Researchers at NICTA and its spinout Open Kernel Labs have recently performed such a formal verification of [1], a member of the L4 microkernel family, proving functional correctness of the C implementation of the kernel.[8] This makes seL4 the first operating-system kernel which closes the gap between trust and trustworthiness, assuming the mathematical proof is free from error.

note the "...assuming the mathematical proof is free from error...".

the lowest link above discusses the "proof". there is a great armload of assumptions, e.g. "...Assembly: the seL4 kernel, like all operating system kernels, contains some assembly code, about 600 lines in our case. For seL4, this concerns mainly entry to and exit from the kernel, as well as direct hardware accesses. For the proof, we assume this code is correct..." and "...Hardware: we assume the hardware works correctly...", and finally the great leap "...Provided our assumptions above are true...".

you'll have to read the entire thing to be sure I'm not cherry-picking (many more assumptions are given), but it seems to me that just the assumption that the hardware is working according to spec (and finally an OS *does* run and depend upon hardware) requires a lot of faith given the silicon complexity of even a simple microprocessor.

further "...We chose an operating system kernel to demonstrate this: seL4. It is a small, 3rd generation high-performance microkernel with about 8,700 lines of C code...", an extremely small amount of code compared to [[name your favorite OS for most people]]. imagine trying to scale this effort up to windows or linux running on a current generation intel processor, in other words the current version of the real world.

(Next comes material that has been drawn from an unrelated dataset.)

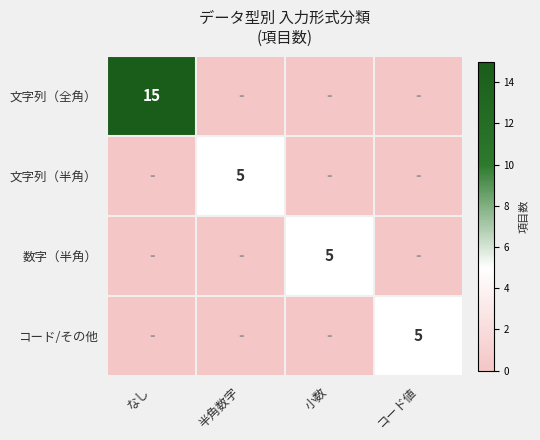

The 数字（半角） series shows 7 at 小数. True or false?

False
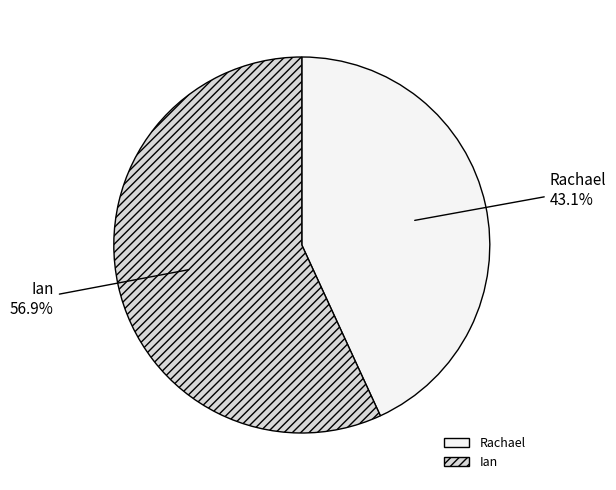

Is it true that Rachael is 55% of the pie?

False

of course subjecting windows, linux or any core i7 processor to the process discussed in the above links is not going to happen, you would need to start with a small, simple processor and a small, simple kernel (as above) and bootstrap your way up, of course making a lot of assumptions about the first level of the bootstrap. is this actually going to happen? if it did, how long would it take for such a system to be commercially viable? not in my lifetime I think.

am I just being contrary?

oh, and lest I forget:
@ab praeceptis

for your enjoyment, to save you reading time, note in the above "...8,700 lines of C code...".